I think from these top 5 products per cluster we can get a good idea of the “types” of buyers, but perhaps we can get a more accurate idea if we could see more of the top products per cluster.
I want to expand this to get the top 10 most occurring products:
# Convert the transactions object to a binary numeric matrix
groceries_matrix <- as(groceries, "matrix") * 1
cluster_labels <- cutree(hc, k = 5)
# Add cluster labels to the matrix
groceries_with_clusters <- data.frame(groceries_matrix, Cluster = cluster_labels)

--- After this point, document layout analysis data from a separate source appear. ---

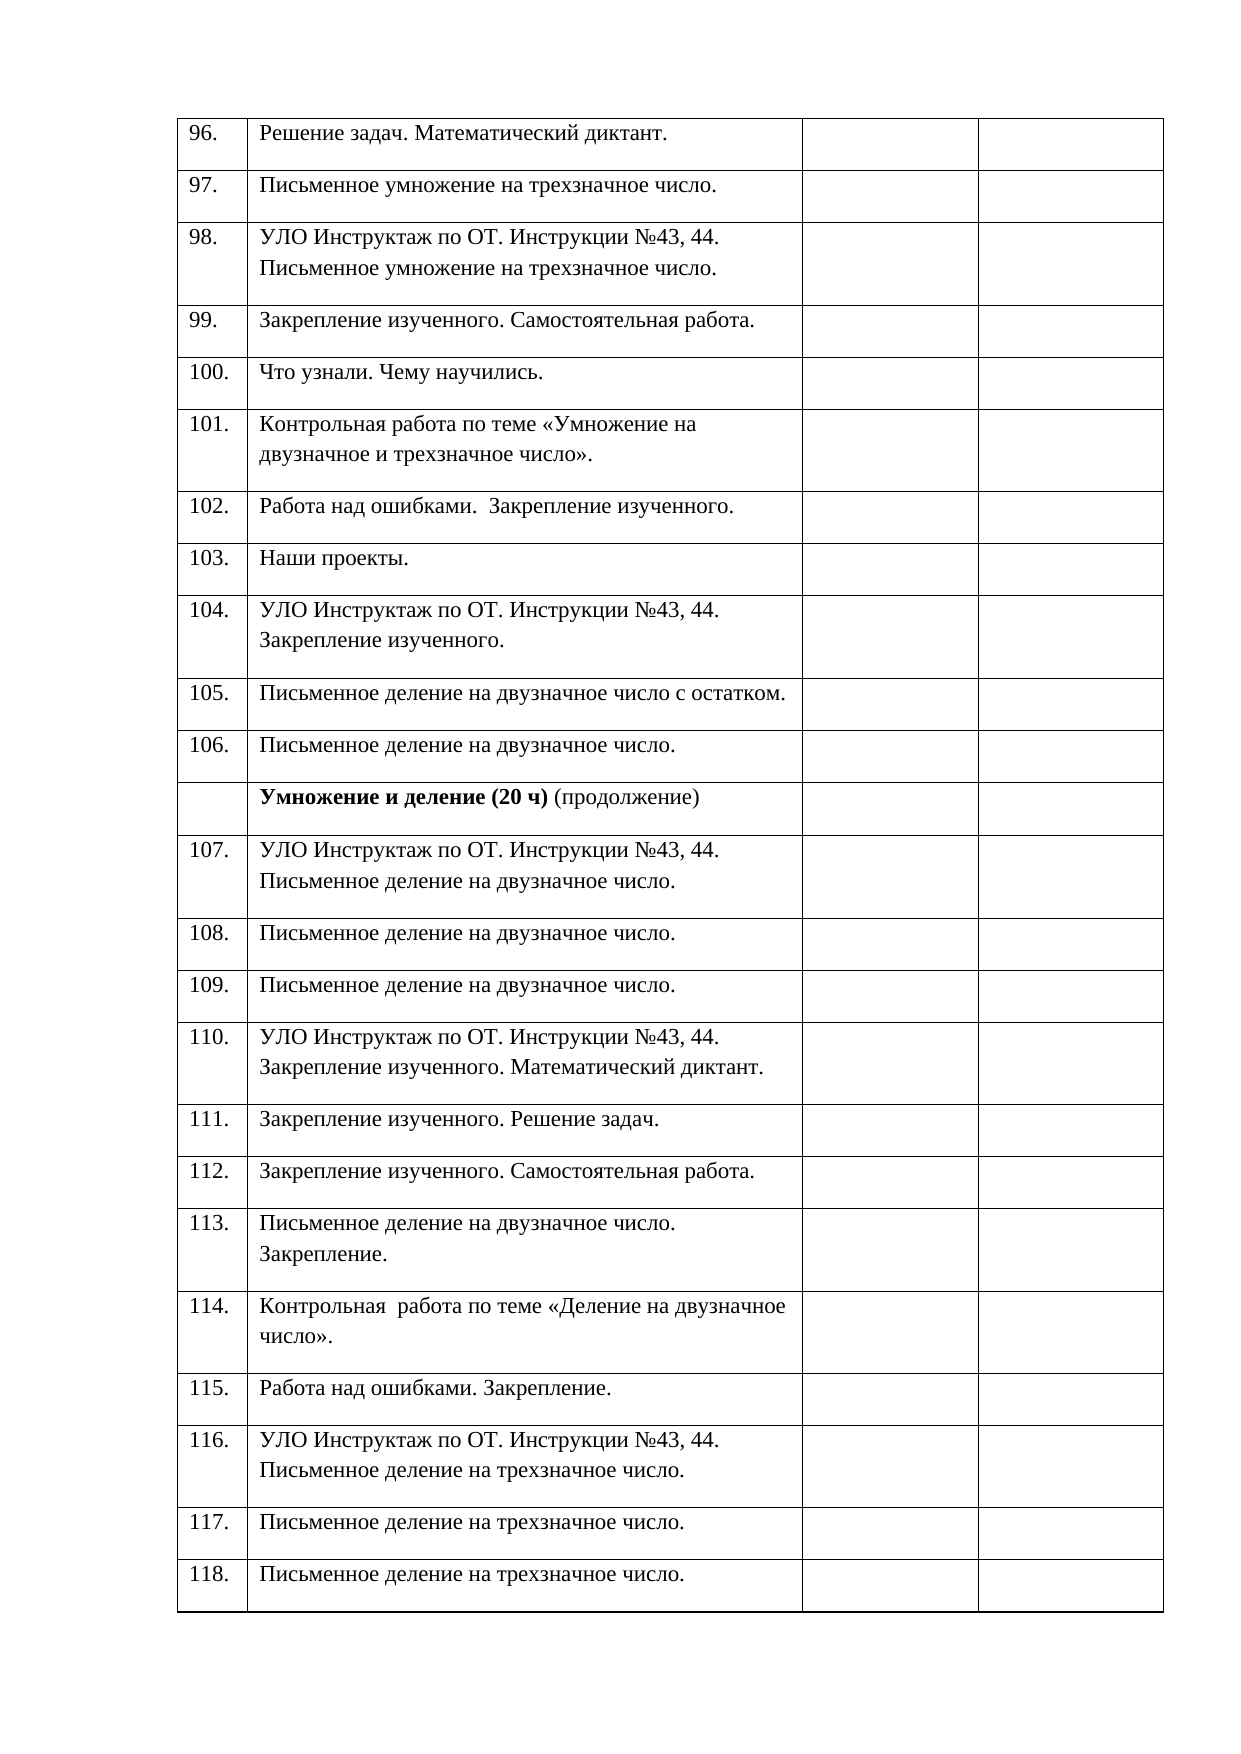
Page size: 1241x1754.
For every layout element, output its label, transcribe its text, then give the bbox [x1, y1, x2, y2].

table_cell [979, 492, 1163, 543]
table_cell [803, 1374, 978, 1425]
table_cell [979, 596, 1163, 677]
table_cell 98. [178, 223, 247, 304]
table_cell Письменное деление на двузначное число с остатком. [248, 679, 802, 729]
table_cell [803, 1426, 978, 1507]
table_cell 115. [178, 1374, 247, 1425]
table_cell [803, 1292, 978, 1373]
table_cell [803, 358, 978, 409]
table_cell Письменное деление на двузначное число. [248, 971, 802, 1022]
table_cell [979, 919, 1163, 970]
table_cell 106. [178, 731, 247, 782]
table_cell [979, 1292, 1163, 1373]
table_cell [803, 919, 978, 970]
table_cell 96. [178, 119, 247, 170]
table_cell Письменное деление на двузначное число. Закрепление. [248, 1209, 802, 1291]
table_cell 100. [178, 358, 247, 409]
table_cell [979, 223, 1163, 304]
table_cell 112. [178, 1157, 247, 1208]
table_cell 97. [178, 171, 247, 222]
table_cell [979, 119, 1163, 170]
table_cell [178, 783, 247, 835]
table_cell [803, 119, 978, 170]
table_cell [803, 492, 978, 543]
table_cell [979, 410, 1163, 491]
table_cell УЛО Инструктаж по ОТ. Инструкции №43, 44. Письменное умножение на трехзначное число. [248, 223, 802, 304]
table_cell Что узнали. Чему научились. [248, 358, 802, 409]
table_cell 108. [178, 919, 247, 970]
table_cell 102. [178, 492, 247, 543]
table_cell [803, 223, 978, 304]
table_cell 107. [178, 836, 247, 918]
table_cell [979, 1157, 1163, 1208]
table_cell Письменное деление на двузначное число. [248, 919, 802, 970]
table_cell Умножение и деление (20 ч) (продолжение) [248, 783, 802, 835]
table_cell Письменное деление на трехзначное число. [248, 1508, 802, 1559]
table_cell Письменное деление на трехзначное число. [248, 1560, 802, 1611]
table_cell Контрольная работа по теме «Умножение на двузначное и трехзначное число». [248, 410, 802, 491]
table_cell Решение задач. Математический диктант. [248, 119, 802, 170]
table_cell [979, 171, 1163, 222]
table_cell [803, 171, 978, 222]
table_cell [803, 971, 978, 1022]
table_cell 103. [178, 544, 247, 595]
table_cell 117. [178, 1508, 247, 1559]
table_cell [803, 679, 978, 729]
table_cell Письменное умножение на трехзначное число. [248, 171, 802, 222]
table_cell [803, 544, 978, 595]
table_cell [803, 731, 978, 782]
table_cell 99. [178, 306, 247, 357]
table_cell [979, 731, 1163, 782]
table_cell Работа над ошибками. Закрепление изученного. [248, 492, 802, 543]
table_cell [803, 836, 978, 918]
table_cell 105. [178, 679, 247, 729]
table_cell 116. [178, 1426, 247, 1507]
table_cell [979, 679, 1163, 729]
table_cell [803, 1209, 978, 1291]
table_cell 118. [178, 1560, 247, 1611]
table_cell [979, 1374, 1163, 1425]
table_cell Работа над ошибками. Закрепление. [248, 1374, 802, 1425]
table_cell [803, 1560, 978, 1611]
table_cell [803, 410, 978, 491]
table_cell [803, 1023, 978, 1104]
table_cell 114. [178, 1292, 247, 1373]
table_cell Наши проекты. [248, 544, 802, 595]
table_cell [803, 783, 978, 835]
table_cell [979, 783, 1163, 835]
table_cell [803, 596, 978, 677]
table_cell Закрепление изученного. Самостоятельная работа. [248, 1157, 802, 1208]
table_cell [979, 971, 1163, 1022]
table_cell [979, 1560, 1163, 1611]
table_cell [979, 1426, 1163, 1507]
table_cell УЛО Инструктаж по ОТ. Инструкции №43, 44. Закрепление изученного. Математический диктант. [248, 1023, 802, 1104]
table_cell Закрепление изученного. Решение задач. [248, 1105, 802, 1156]
table_cell [803, 1508, 978, 1559]
table_cell 113. [178, 1209, 247, 1291]
table_cell [979, 1508, 1163, 1559]
table_cell 101. [178, 410, 247, 491]
table_cell [979, 358, 1163, 409]
table_cell 110. [178, 1023, 247, 1104]
table_cell [803, 1157, 978, 1208]
table_cell УЛО Инструктаж по ОТ. Инструкции №43, 44. Закрепление изученного. [248, 596, 802, 677]
table_cell [803, 306, 978, 357]
table_cell [979, 544, 1163, 595]
table_cell Письменное деление на двузначное число. [248, 731, 802, 782]
table_cell [979, 836, 1163, 918]
table_cell [979, 306, 1163, 357]
table_cell Контрольная работа по теме «Деление на двузначное число». [248, 1292, 802, 1373]
table_cell 109. [178, 971, 247, 1022]
table_cell [979, 1023, 1163, 1104]
table_cell [979, 1209, 1163, 1291]
table_cell 104. [178, 596, 247, 677]
table_cell [803, 1105, 978, 1156]
table_cell Закрепление изученного. Самостоятельная работа. [248, 306, 802, 357]
table_cell 111. [178, 1105, 247, 1156]
table_cell УЛО Инструктаж по ОТ. Инструкции №43, 44. Письменное деление на двузначное число. [248, 836, 802, 918]
table_cell УЛО Инструктаж по ОТ. Инструкции №43, 44. Письменное деление на трехзначное число. [248, 1426, 802, 1507]
table_cell [979, 1105, 1163, 1156]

# Calculate the average presence of items per cluster
cluster_summary <- aggregate(. ~ Cluster, data = groceries_with_clusters, FUN = mean)

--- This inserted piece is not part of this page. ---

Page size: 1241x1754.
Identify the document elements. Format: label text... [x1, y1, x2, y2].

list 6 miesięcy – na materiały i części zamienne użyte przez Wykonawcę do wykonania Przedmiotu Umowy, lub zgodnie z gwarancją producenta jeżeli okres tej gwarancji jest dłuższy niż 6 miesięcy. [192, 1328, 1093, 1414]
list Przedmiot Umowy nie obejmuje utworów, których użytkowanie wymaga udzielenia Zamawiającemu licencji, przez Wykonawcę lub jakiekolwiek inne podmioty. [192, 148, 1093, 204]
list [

# Extract the top 10 items for each cluster
top_products <- apply(cluster_summary[,-1], 1, function(x) {
sorted_indices <- order(x, decreasing = TRUE) # Sort by frequency
colnames(cluster_summary)[-1][sorted_indices[1:10]] # Get top 5 product names
})
# Convert to a readable dataframe
top_products_df <- data.frame(Cluster = 1:5, t(top_products))

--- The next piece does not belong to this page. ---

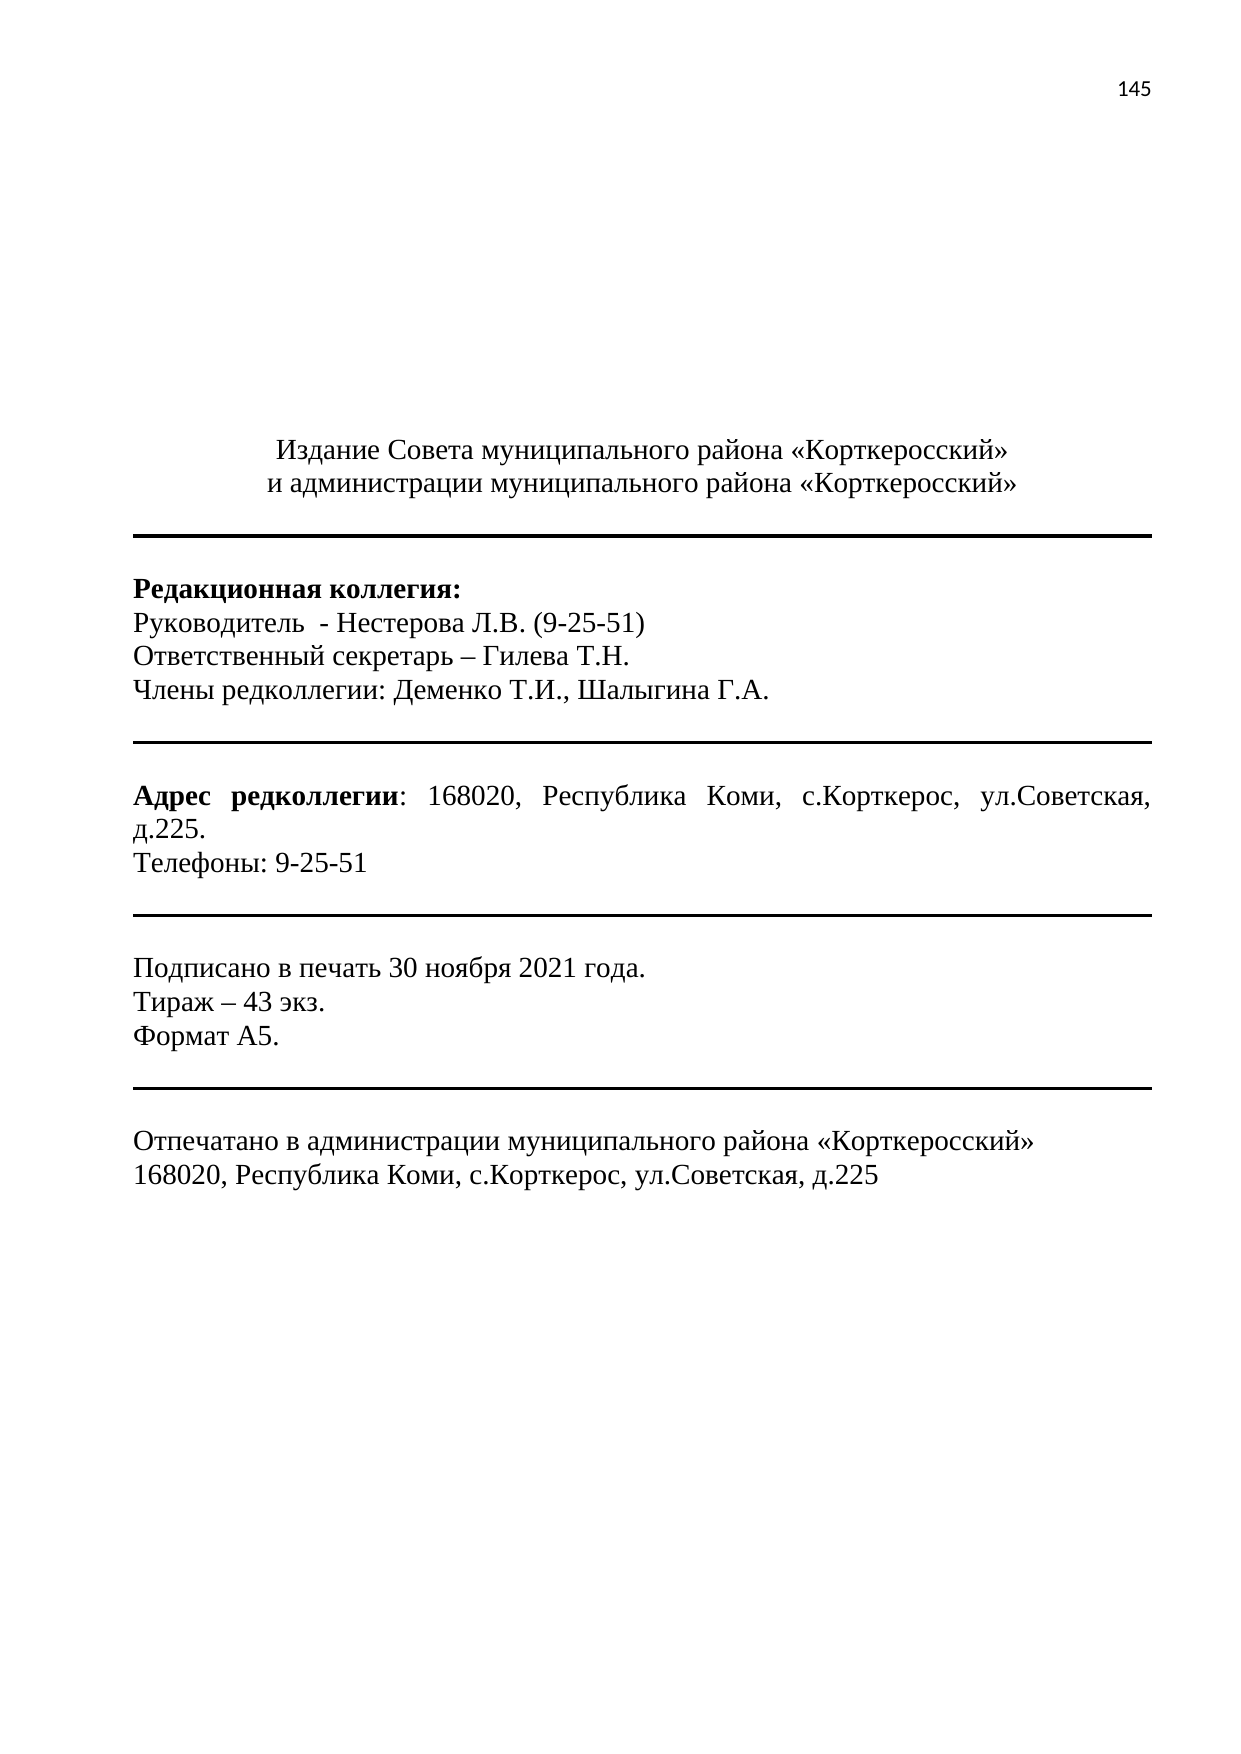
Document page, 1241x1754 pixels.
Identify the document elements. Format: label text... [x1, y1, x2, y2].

colnames(top_products_df)[-1] <- paste0("Product_", 1:10)
# Print the dataframe
print(top_products_df)
## Cluster Product_1 Product_2 Product_3 Product_4
## 1 1 whole.milk other.vegetables rolls.buns yogurt
## 2 2 rolls.buns whole.milk soda other.vegetables
## 3 3 canned.beer shopping.bags rolls.buns bottled.water
## 4 4 soda bottled.water canned.beer newspapers
## 5 5 bottled.beer liquor red.blush.wine shopping.bags
## Product_5 Product_6 Product_7 Product_8
## 1 soda root.vegetables bottled.water tropical.fruit
## 2 bottled.beer yogurt sausage sugar
## 3 newspapers dessert misc..beverages white.wine
## 4 bottled.beer fruit.vegetable.juice ice.cream coffee
## 5 whole.milk liquor..appetizer. soda root.vegetables
## Product_9 Product_10
## 1 shopping.bags sausage
## 2 newspapers UHT.milk
## 3 yogurt whole.milk
## 4 napkins candy
## 5 bottled.water napkins
It looks like cluster 1 represents general purpose buyers that get everything from whole milk to veggies to fruit to sausage, and clusters 2 and 3 are similar.
Cluster 4 is interesting because it is features many beverages as well as snacks/sweets like ice cream and candy.
Lastly cluster 5 has a lot of liquor, as well as red blush wine which seems to be a special occasion type of purchase.
This information could help drive changes in the store such as where to place products for convenience as well as to drive sales by placing products suggestively.